Dans Pacific Bell, il y a une voix qui résonne au milieu du désert, un amour qui rend fou, un enfant à qui on léguera tout, un père au destin mafieux, une soif dévorante, une cabine téléphonique qui pourrait passer pour un mirage. Ne raccrochez pas… laissez-moi encore vous parler du sang des cactus qui coule toujours sur la paume des nopals, d’un rêve inatteignable, mais dont on ne peut se détacher. À l’impossible, je préfère de loin la folie. S’il y a des rouges qui s’effacent à la lumière, Sofia Loera, héroïne de Pacific Bell, n’est pas faite de l’un de ceux-là.

Pacific Bell est un roman – ou un conte – qui plonge le lecteur dans une fresque symbolique. Les images s’y superposent en couches de couleurs : un amour des arts, une fascination pour le mythe de Narcisse et la version danoise de 1837 du conte La petite sirène. Dès les premières pages, le lecteur entre dans un étrange huis clos : la petite communauté de Cima, en plein désert des Mojaves. Occupant une poignée de maisons, elle vit entourée d’une mine de cendre volcanique abandonnée, d’un bar miteux et d’une station de radio. À soixante kilomètres du village, plantée dans un océan de sable, loin de toute route pavée, une cabine de téléphone fait retentir sa sonnerie nuit et jour. Cette cabine de la compagnie Pacific Bell, installée dans les années 1950 pour les besoins des employés de la mine, attire des touristes et des curieux de partout dans le monde depuis qu’elle est épiée par l’animatrice de la Cima Radio, Sofia Loera.

Dans les Mojaves, l’émission radiophonique Voix du désert résonne sur les ondes hertziennes. Les auditeurs et le fils de Sofia écoutent l’histoire d’amour et de haine que l’animatrice leur narre fragment par fragment. Elle y relate la vie d’Eco, une saigneuse de cactus, et celle d’Angel, un fils de mafieux. Ils ont grandi ensemble au Mexique, dans le même village, et ont passé leurs étés au ranch de la mère d’Eco, La Nopalera, dont ils rêvent de prendre, un jour, les rênes. Sur ce ranch, on cultive un pigment rouge d’une grande valeur produit à partir d’un insecte ; on appelle ce pigment, dans la région de Oaxaca, le sang des cactus.
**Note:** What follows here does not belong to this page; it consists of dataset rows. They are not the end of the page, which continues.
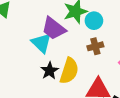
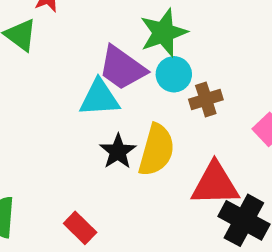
cyan circle: (94, 21) -> (174, 74), moved
cyan triangle: (41, 43) -> (99, 98), turned -45

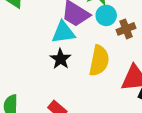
black star: (118, 151) -> (61, 59), moved

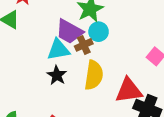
brown cross: (126, 29) -> (84, 45), moved

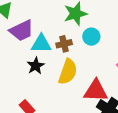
purple trapezoid: (69, 31) -> (22, 31), moved, turned -65
cyan circle: (99, 32) -> (91, 37), moved

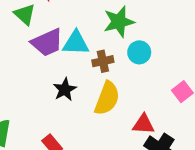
cyan triangle: (41, 44) -> (76, 43), moved
red triangle: (96, 91) -> (143, 124), size x0.7

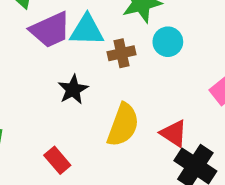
yellow semicircle: (107, 98) -> (123, 125), moved
red triangle: (143, 124) -> (174, 133), turned 30

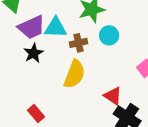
black star: (73, 90) -> (33, 53), moved
yellow semicircle: (123, 125) -> (74, 74), moved

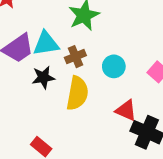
cyan circle: (109, 35) -> (114, 66), moved
black star: (33, 53) -> (43, 77), moved, turned 30

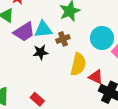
cyan circle: (114, 66) -> (102, 38), moved, size x1.5
yellow semicircle: (77, 93) -> (78, 64), moved

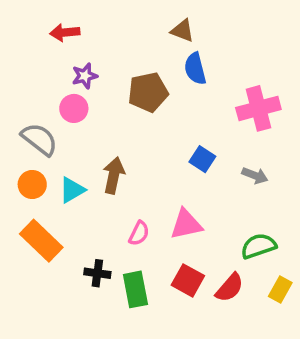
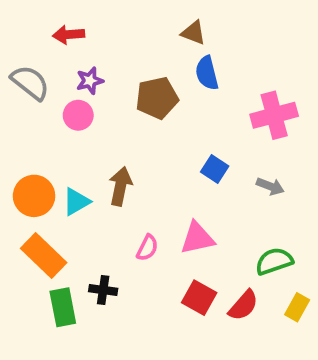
gray semicircle: (39, 139) -> (30, 83), moved
orange circle: (32, 184) -> (34, 196), size x1.4
green rectangle: (135, 289) -> (63, 307), moved

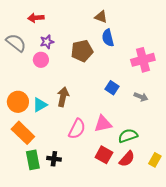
pink semicircle: (147, 248) -> (77, 129), size x1.5
green semicircle: (274, 261) -> (128, 136), moved
black cross: (103, 290) -> (54, 159), moved

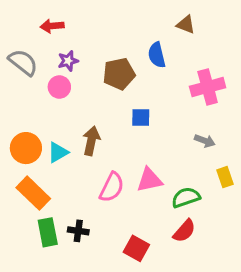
brown triangle: (101, 17) -> (186, 25), moved
blue square: (112, 88) -> (141, 118), moved, turned -32
red square: (104, 155) -> (136, 248), moved
yellow rectangle: (155, 160) -> (225, 177), moved, turned -48

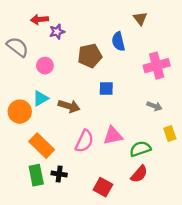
brown triangle: (186, 25) -> (140, 18), turned 32
purple star: (68, 61) -> (57, 32), moved
brown arrow: (91, 141) -> (69, 106), turned 95
cyan triangle: (58, 152) -> (41, 98), moved
orange rectangle: (33, 193) -> (42, 146), moved

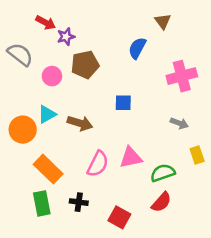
red arrow: (39, 20) -> (46, 23), turned -147
blue semicircle: (118, 41) -> (137, 48), turned 42
brown pentagon: (90, 56) -> (85, 65), moved
black cross: (59, 174) -> (79, 202), moved

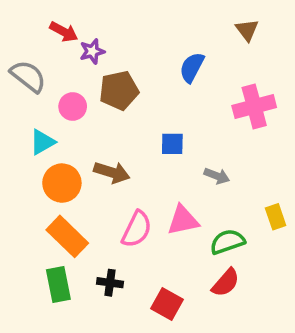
brown triangle: (163, 21) -> (247, 30), moved
cyan triangle: (47, 114) -> (42, 142), moved
gray arrow: (179, 123) -> (217, 176), moved
orange circle: (23, 130) -> (62, 183), moved

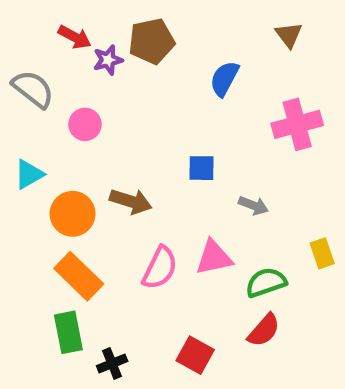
brown pentagon: (119, 90) -> (152, 41), moved
cyan triangle: (42, 142) -> (29, 174), moved
black cross: (110, 283) -> (112, 364), moved, turned -30

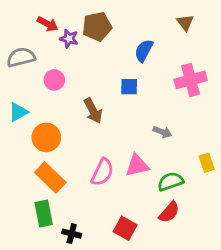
purple star: (108, 60) -> (69, 39), turned 30
gray semicircle: (33, 89) -> (21, 57), turned -52
blue square: (201, 168) -> (129, 87), moved
brown arrow: (131, 201) -> (93, 111), moved, turned 45
black cross: (112, 364) -> (72, 234), turned 36

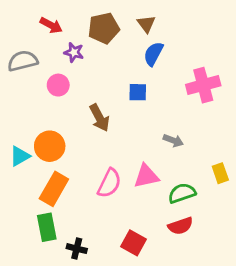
brown triangle: (185, 23) -> (146, 24), moved
purple star: (69, 39) -> (74, 52), moved
cyan triangle: (18, 112) -> (20, 156), moved
orange rectangle: (50, 177) -> (54, 189), turned 76
red semicircle: (169, 212) -> (180, 226), turned 30

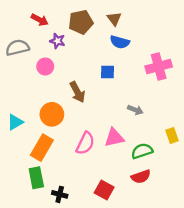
blue semicircle: (153, 54) -> (120, 42), turned -102
orange circle: (50, 146) -> (52, 114), moved

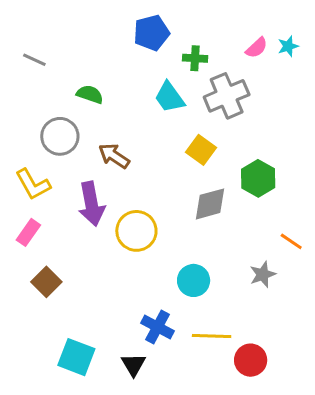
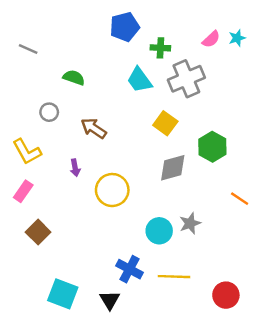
gray circle: (60, 136) -> (49, 112), size x0.6
purple arrow: (91, 204) -> (75, 168), size x0.5
gray star: (263, 274) -> (190, 223), moved
red circle: (251, 360) -> (226, 295), moved

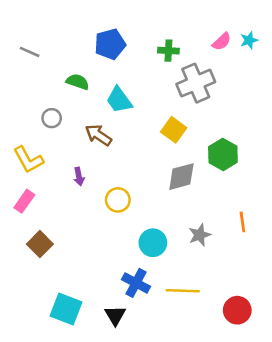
blue pentagon: (125, 27) -> (110, 44), moved
cyan trapezoid: (139, 80) -> (119, 100), moved
yellow circle: (112, 190) -> (118, 200), size x0.7
orange line: (240, 199) -> (242, 222), moved, turned 48
cyan circle: (159, 231) -> (153, 243), moved

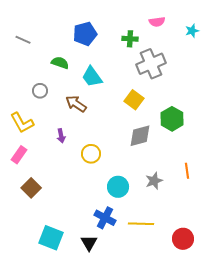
pink semicircle: (222, 42) -> (157, 22), moved, turned 35

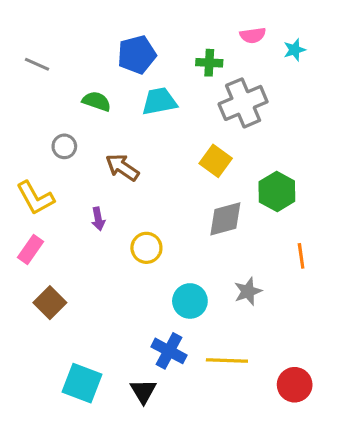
cyan star: (192, 31) -> (295, 50), moved
cyan trapezoid: (92, 77) -> (159, 101), moved, turned 115
orange line: (187, 171) -> (301, 256), moved

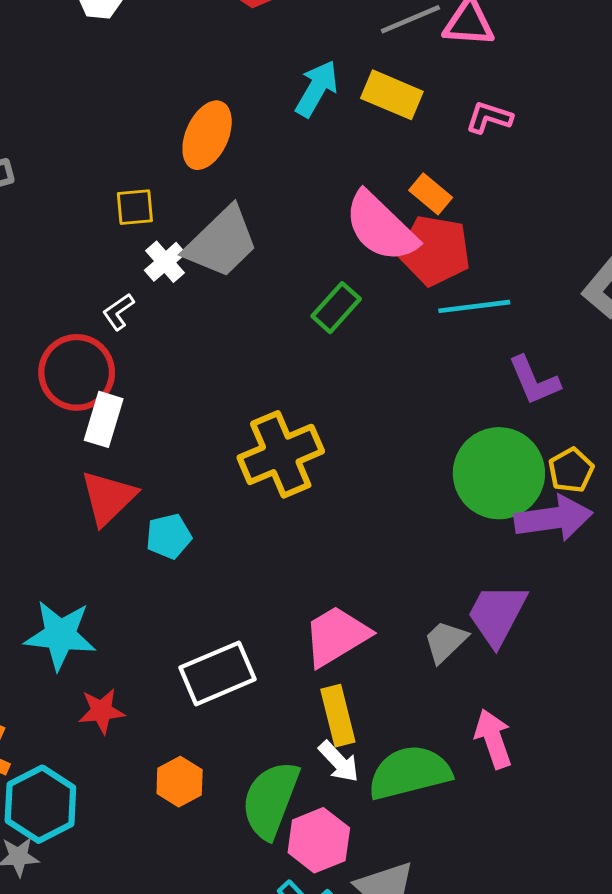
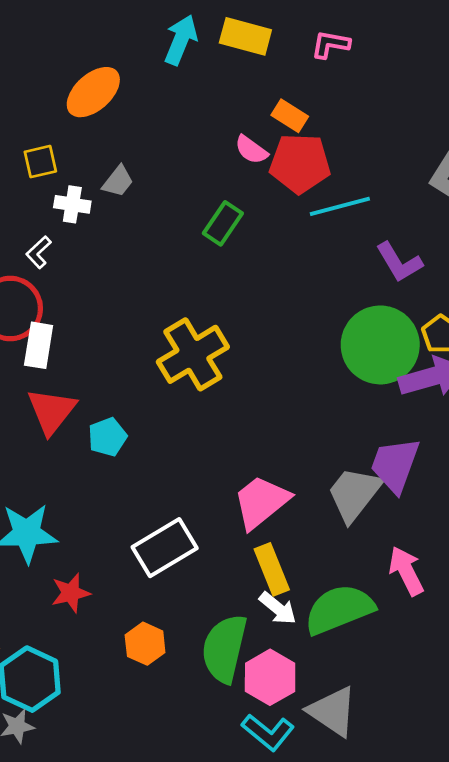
orange ellipse: (207, 135) -> (93, 92), turned 32
pink semicircle: (381, 227) -> (251, 150), size x0.5
gray trapezoid: (221, 242) -> (118, 181), size x0.5
white cross: (165, 262) -> (72, 204), turned -32
gray trapezoid: (445, 641) -> (354, 494), size x1.5

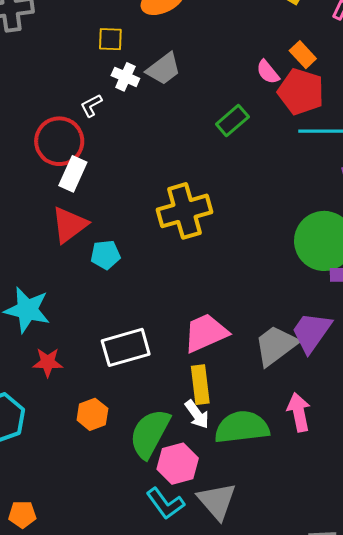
gray trapezoid: (118, 181) -> (164, 69), size x1.4

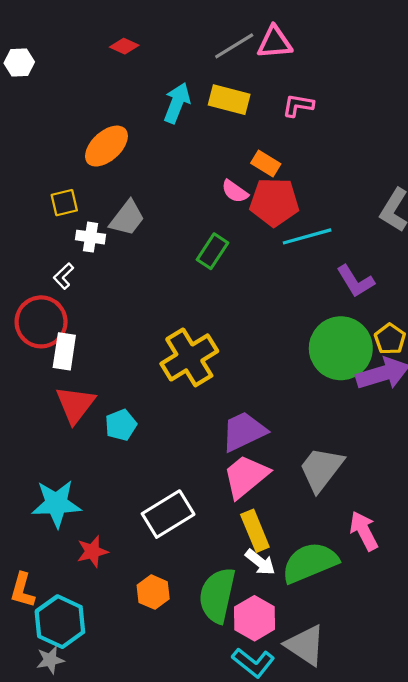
purple trapezoid: (311, 332) -> (244, 431), moved, turned 45

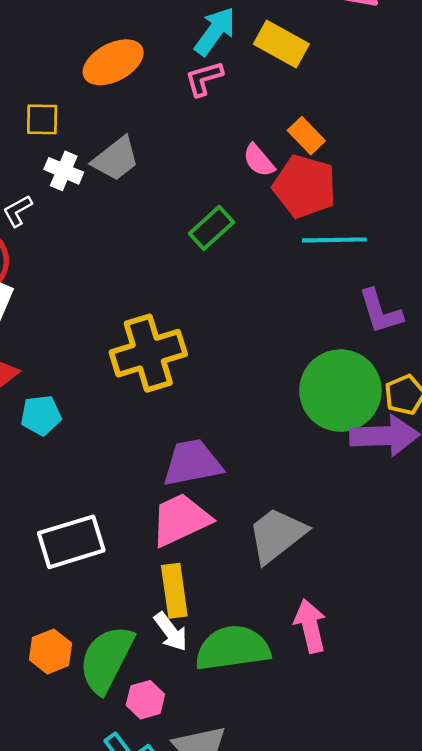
pink L-shape: (298, 105) -> (204, 79), moved, turned -40
orange hexagon: (153, 592) -> (51, 651), moved
pink hexagon: (254, 618) -> (145, 700), size x0.7

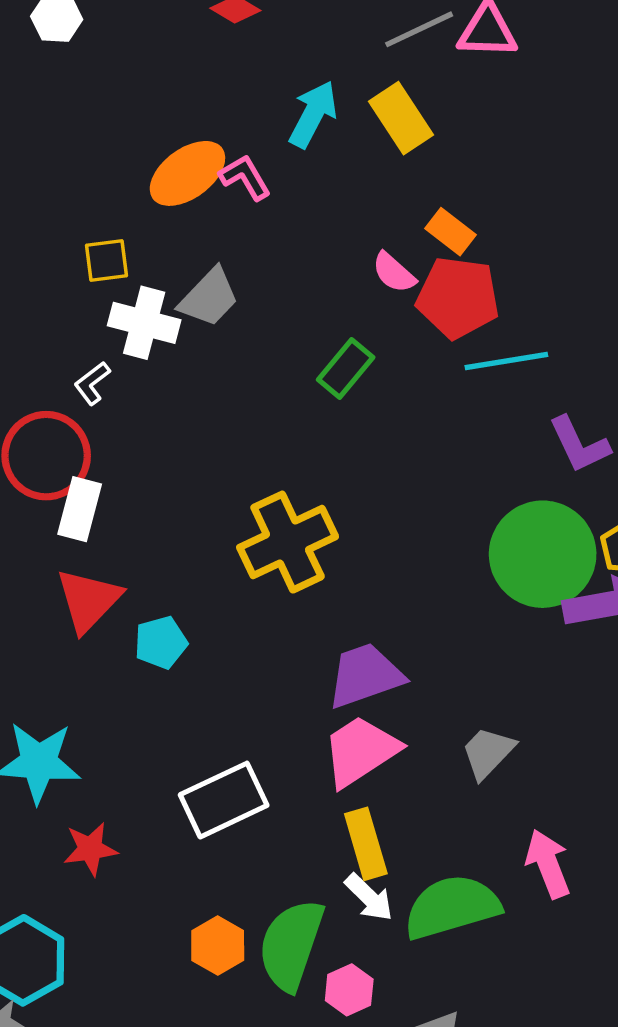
yellow rectangle: (281, 44) -> (401, 118), turned 36
pink L-shape: (204, 79) -> (245, 177), moved, turned 84
white cross: (64, 171) -> (144, 323), size x1.4
gray trapezoid: (277, 535) -> (488, 753), size x0.7

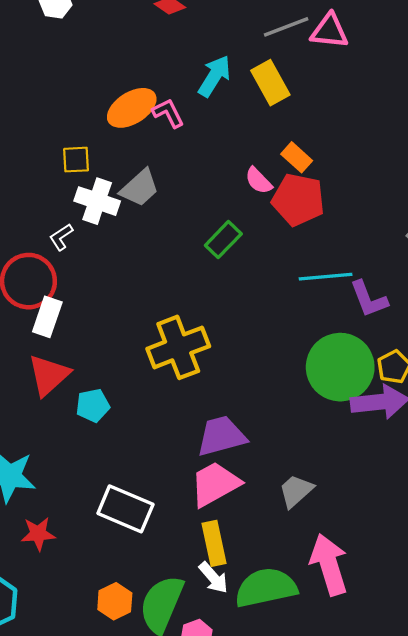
cyan line: (506, 361) -> (326, 277), moved
white rectangle: (224, 800) -> (125, 509), turned 44
pink arrow: (548, 864) -> (329, 565), size x1.4

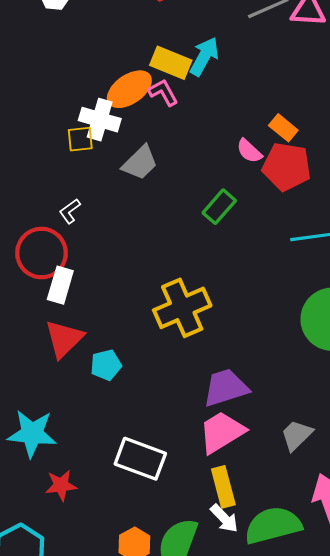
yellow rectangle: (270, 83) -> (171, 63), moved, turned -36
white cross: (97, 201) -> (100, 120), moved

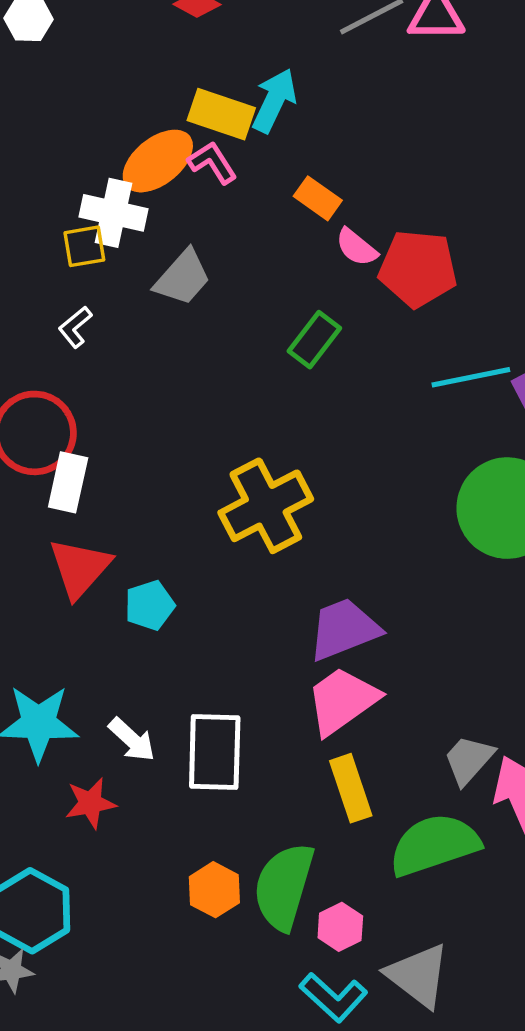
orange rectangle: (283, 128) -> (318, 198), moved
white L-shape: (70, 211) -> (75, 327), moved
gray trapezoid: (297, 435) -> (469, 760), moved
white rectangle: (140, 459) -> (215, 752), turned 75
white arrow: (224, 518) -> (132, 740), moved

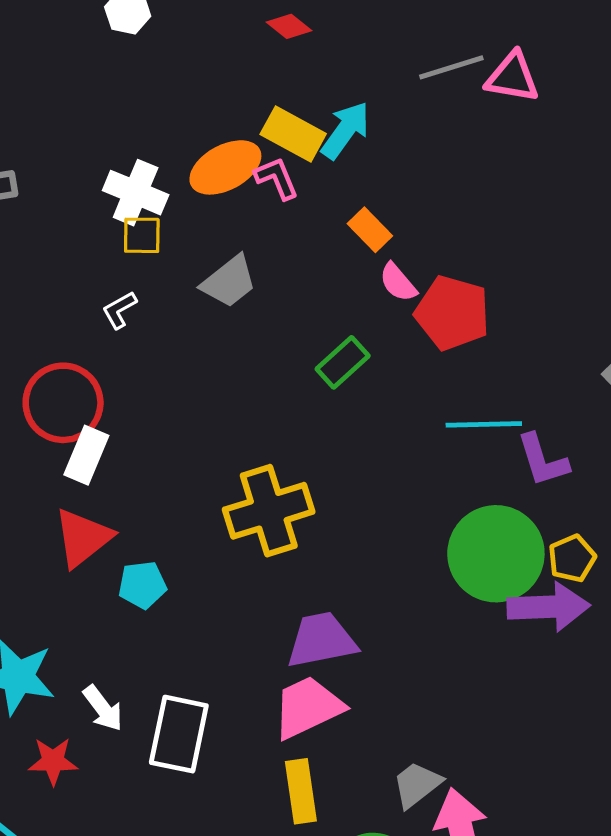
white cross: (113, 213) -> (136, 193), moved

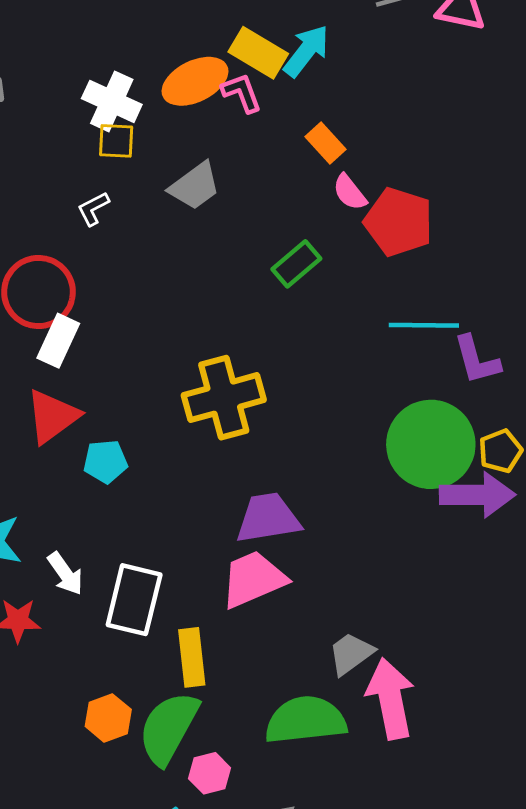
yellow rectangle: (301, 791) -> (192, 657), moved

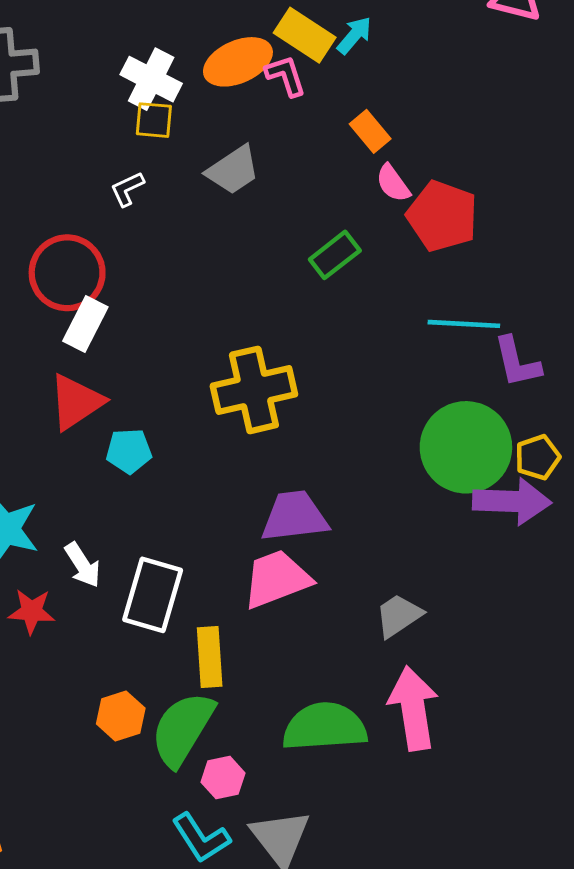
cyan arrow: (306, 51) -> (354, 35), size x0.7
gray trapezoid: (351, 654) -> (398, 616), moved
Depuis longtemps, j’ai cette idée d’écrire un roman comme s’il s’agissait d’un tableau, par aplats de couleurs, en épaisseur plus qu’en longueur. Cette histoire est inspirée d’un stage que j’ai fait à Santa María Coyotepec, dans l’État de Oaxaca, au Mexique, en 1999. J’y ai appris le métier de saigneuse de cactus et découvert la fascinante civilisation zapotèque. La formation eut lieu au ranch La Nopalera, où l’on nous a initiées à la culture des nopals ainsi qu’à l’élevage de la cochenille ; le but de notre stage était de nous apprendre à fabriquer un pigment naturel d’un rouge carmin presque inaltérable, soit le même que celui utilisé par Rembrandt pour la robe écarlate de La fiancée juive dont la couleur, après trois siècles, est demeurée d’une grande profondeur et d’une rare intensité. Le même pigment, aussi, que celui utilisé par Turner pour ses couchers de soleil rougeoyants. Les deux peintres ont fabriqué eux-mêmes leur couleur en broyant des cochenilles. Ils l’ont coupée avec des gouttes de tartre jusqu’à l’humidifier suffisamment pour faire ressortir de l’insecte une coloration et ont râpé finement quelques grammes d’alun qu’ils ont filtrés pour finalement fixer la couleur dans la laque ou dans l’huile.

J’aime l’idée de pouvoir devenir quelqu’un d’autre grâce à l’écriture de mes romans, d’entrer dans la fiction, d’en faire l’expérience. Avec Pacific Bell, c’est tout l’univers entourant ce pigment rouge fascinant qui m’a interpellée. Qui étaient ces saigneuses de cactus de Santa María? Je voulais mettre en contraste deux symboles : la main rouge des saigneuses de cactus et la main noire de la mafia mexicaine. Je cherchais un angle particulier pour mettre en scène la révolte de Oaxaca, un mouvement de protestation mené à l’origine par des professeurs de Oaxaca de Juárez, la capitale de l’État. La combativité des femmes s’est illustrée avec force au sein de ce mouvement d’insurrection populaire et je n’ai pas pu m’empêcher de lier ses saigneuses de cactus à la puissance notoire des femmes zapotèques de la région de Oaxaca. C’est également le combat que mène la famille matriarcale dans laquelle a grandi le personnage principal de Pacific Bell.